Editor’s note: This commentary is by Susan Leigh Deppe, MD, of Colchester, Alice Hershey Silverman, MD, of Montpelier, and Lisa Catapano-Friedman, MD, of Bennington, who are psychiatrists with many years’ experience in private practice and other settings in Vermont.Chasing Medicare’s unproven “quality” data and mythical cost savings ignores obvious ways to fix health care. The all-payer model is wrong for Vermont.
First, creating a single accountable care organization (ACO) privatizes enormous power, pushing us toward a single purchaser in the marketplace. Such private monopsonies are extremely dangerous. (In contrast, tightly regulated public health care monopsonies in most developed countries are beneficial to their populations. Whether single- or multi-payer, they care for everyone, spend far less than we do, and get equal or better health outcomes.) In a single ACO, large hospitals would gain even more influence relative to small practices. The Green Mountain Care Board (GMCB) was designed to be free of conflict of interest and to make budgetary and health care allocation decisions for all of Vermont. It should not abdicate this much responsibility and give it to any private entity.
Second, the ACO scheme takes risk from insurance companies — that’s the point of insurance — and dumps it on hospitals and clinicians. This is a bad idea for many reasons. Third, research shows we don’t know how to measure quality, and most ACOs don’t save money. Vermont’s Medicare spending is already relatively low. Fourth, spending millions on bureaucracy to track questionable “quality” measures is unconscionable when other needs are so great.
Fifth, administrative burdens on primary care and mental health clinicians will reduce access to care. These specialties, already drowning in administrative nonsense, will bear the brunt of new “quality” documentation. Private practices are small businesses, and are often the most cost-effective setting for care. Yet, because of low reimbursement, many private practitioners have quit, or have joined hospitals in order to survive. The private practice system is collapsing at the same time many Vermonters are desperate for care. Access to psychiatrists has been horrific for many years. We could reverse all of this by raising reimbursement and minimizing bureaucracy, but the all-payer proposal does the opposite! It will likely cut payment while requiring doctors to obsessively track useless “quality measures.”
Excessive focus on documenting “quality” could force clinicians to neglect other aspects of care. It is analogous to “teaching to the test” in No Child Left Behind. And some metrics punish clinicians financially for things over which they have no control: patients’ behavior, lifestyle or inability to afford medications and treatments. This is unfair and counterproductive. Clinicians might feel financial pressure to avoid providing care to difficult or complex patients.
Excessive focus on documenting “quality” could force clinicians to neglect other aspects of care. It is analogous to “teaching to the test” in No Child Left Behind.
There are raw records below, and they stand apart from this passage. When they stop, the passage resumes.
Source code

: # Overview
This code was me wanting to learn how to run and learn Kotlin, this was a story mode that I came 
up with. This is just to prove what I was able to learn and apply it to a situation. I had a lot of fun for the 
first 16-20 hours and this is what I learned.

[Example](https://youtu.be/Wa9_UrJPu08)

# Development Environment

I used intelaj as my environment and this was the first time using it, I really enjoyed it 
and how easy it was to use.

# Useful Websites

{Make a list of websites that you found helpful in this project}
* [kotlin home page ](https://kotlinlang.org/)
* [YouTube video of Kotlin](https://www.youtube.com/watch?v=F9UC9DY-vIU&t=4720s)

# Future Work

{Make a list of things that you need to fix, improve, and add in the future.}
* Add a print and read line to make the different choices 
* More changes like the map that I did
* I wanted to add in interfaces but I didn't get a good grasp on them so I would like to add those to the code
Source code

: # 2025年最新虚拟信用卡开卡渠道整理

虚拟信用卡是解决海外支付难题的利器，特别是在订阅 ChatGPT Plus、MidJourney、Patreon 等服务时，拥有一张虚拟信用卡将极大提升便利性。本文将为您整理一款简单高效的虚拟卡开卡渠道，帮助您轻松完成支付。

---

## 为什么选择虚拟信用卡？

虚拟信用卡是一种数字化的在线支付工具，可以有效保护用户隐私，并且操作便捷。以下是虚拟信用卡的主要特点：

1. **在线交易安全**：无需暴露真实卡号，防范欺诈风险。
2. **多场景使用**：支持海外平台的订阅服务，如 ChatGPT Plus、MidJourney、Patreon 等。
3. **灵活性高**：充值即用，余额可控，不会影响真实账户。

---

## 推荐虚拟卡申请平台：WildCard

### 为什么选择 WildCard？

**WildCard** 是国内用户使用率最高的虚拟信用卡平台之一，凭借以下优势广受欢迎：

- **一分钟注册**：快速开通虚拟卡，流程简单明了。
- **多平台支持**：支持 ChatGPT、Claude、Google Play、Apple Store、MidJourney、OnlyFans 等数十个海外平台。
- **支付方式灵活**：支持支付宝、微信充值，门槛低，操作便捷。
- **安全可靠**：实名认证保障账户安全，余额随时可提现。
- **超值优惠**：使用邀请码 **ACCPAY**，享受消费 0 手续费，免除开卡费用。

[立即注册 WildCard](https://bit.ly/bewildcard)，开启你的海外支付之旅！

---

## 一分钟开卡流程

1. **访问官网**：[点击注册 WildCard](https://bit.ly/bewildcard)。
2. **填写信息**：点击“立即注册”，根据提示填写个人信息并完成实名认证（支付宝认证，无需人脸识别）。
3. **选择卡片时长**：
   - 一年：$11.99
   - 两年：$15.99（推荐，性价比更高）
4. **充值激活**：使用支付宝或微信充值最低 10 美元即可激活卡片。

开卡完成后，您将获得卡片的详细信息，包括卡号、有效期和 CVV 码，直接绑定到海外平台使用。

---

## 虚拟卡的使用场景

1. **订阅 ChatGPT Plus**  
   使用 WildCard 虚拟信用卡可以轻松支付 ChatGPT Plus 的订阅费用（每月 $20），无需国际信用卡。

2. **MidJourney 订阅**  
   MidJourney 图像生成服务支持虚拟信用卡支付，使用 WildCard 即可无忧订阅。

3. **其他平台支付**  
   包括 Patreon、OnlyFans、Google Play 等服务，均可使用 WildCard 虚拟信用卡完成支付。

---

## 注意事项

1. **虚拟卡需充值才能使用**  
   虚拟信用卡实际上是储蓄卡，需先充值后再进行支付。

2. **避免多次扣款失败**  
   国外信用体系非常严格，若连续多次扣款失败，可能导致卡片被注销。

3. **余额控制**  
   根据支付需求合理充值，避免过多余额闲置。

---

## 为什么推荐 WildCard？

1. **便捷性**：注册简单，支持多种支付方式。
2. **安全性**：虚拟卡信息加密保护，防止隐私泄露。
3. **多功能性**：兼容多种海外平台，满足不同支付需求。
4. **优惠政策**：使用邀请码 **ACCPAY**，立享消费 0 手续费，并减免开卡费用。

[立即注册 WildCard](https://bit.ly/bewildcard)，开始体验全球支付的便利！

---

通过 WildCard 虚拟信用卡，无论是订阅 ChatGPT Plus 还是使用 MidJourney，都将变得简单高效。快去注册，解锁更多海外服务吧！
We recognize that the incentives and penalties are being pushed at the federal level via Medicare, and now by other insurers, whether one joins an ACO or not. But we know of no other country whose health care system has this bizarre obsession with documenting “quality” — and we should use waivers to avoid it if possible. Most advanced countries ensure quality and manage costs by tailoring resources to population needs; strong regulation; having far higher ratios of primary to specialty care clinicians than we do; and price controls (including drugs, medical equipment and information systems.) Unified systems provide data that can drive appropriate care and technology use. They waste little time or money on administration because they lack the byzantine morass of private insurance, “managed care” and drug/device profiteering that devour our clinicians’ time and 30 percent of our health care dollars!
Rather than the all-payer waiver, we should pursue publicly-funded Universal Primary Care (PFUPC), including outpatient psychiatry, using federal waivers to include as many payers as possible. It would cost very little and could be designed so care is not blocked by deductibles and copayments. Relieved of that coverage, insurance companies would lower premiums for families, employers, schools and governments, reducing taxes. It would not cost much and the benefits would be enormous.
The Green Mountain Care Board could incentivize primary care and psychiatry, which save money and improve population health. Payment could be fee-for-service, salary, or time-based, since capitation doesn’t work in small practices. Offering a central, streamlined billing clearinghouse would reduce office overhead cost and allow doctors to spend more time with patients. More practices would survive, clinicians would be happier, and more would probably move to Vermont. Patients would have more access and choice. They and their doctors would be in charge of care.
While chasing “quality” and ACOs, we’ve been ignoring the obvious. Let’s exit the all-payer dead-end and get back on the road to universal primary care and better health.